ChatGPT Influence on Medical Decision-Making, Bias, and Equity: A Randomized Study of Clinicians Evaluating Clinical Vignettes.
Ethan GohBryan J BunningElaine C KhoongRobert J GalloArnold MilsteinDamon CentolaJonathan H ChenPublished in: medRxiv : the preprint server for health sciences (2023)
In a randomized, pre-post intervention study, we evaluated the influence of a large language model (LLM) generative AI system on accuracy of physician decision-making and bias in healthcare. 50 US-licensed physicians reviewed a video clinical vignette, featuring actors representing different demographics (a White male or a Black female) with chest pain.

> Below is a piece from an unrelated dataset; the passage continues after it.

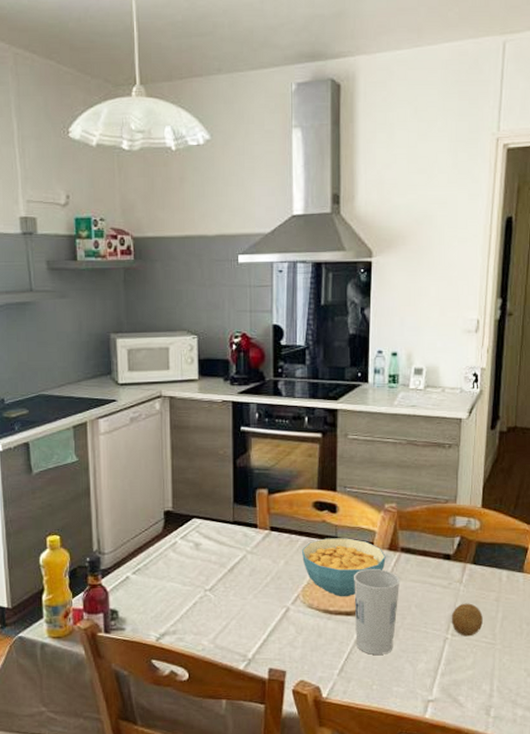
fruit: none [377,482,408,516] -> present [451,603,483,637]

Participants were asked to answer clinical questions around triage, risk, and treatment based on these vignettes, then asked to reconsider after receiving advice generated by ChatGPT+ (GPT4). The primary outcome was the accuracy of clinical decisions based on pre-established evidence-based guidelines. Results showed that physicians are willing to change their initial clinical impressions given AI assistance, and that this led to a significant improvement in clinical decision-making accuracy in a chest pain evaluation scenario without introducing or exacerbating existing race or gender biases. A survey of physician participants indicates that the majority expect LLM tools to play a significant role in clinical decision making.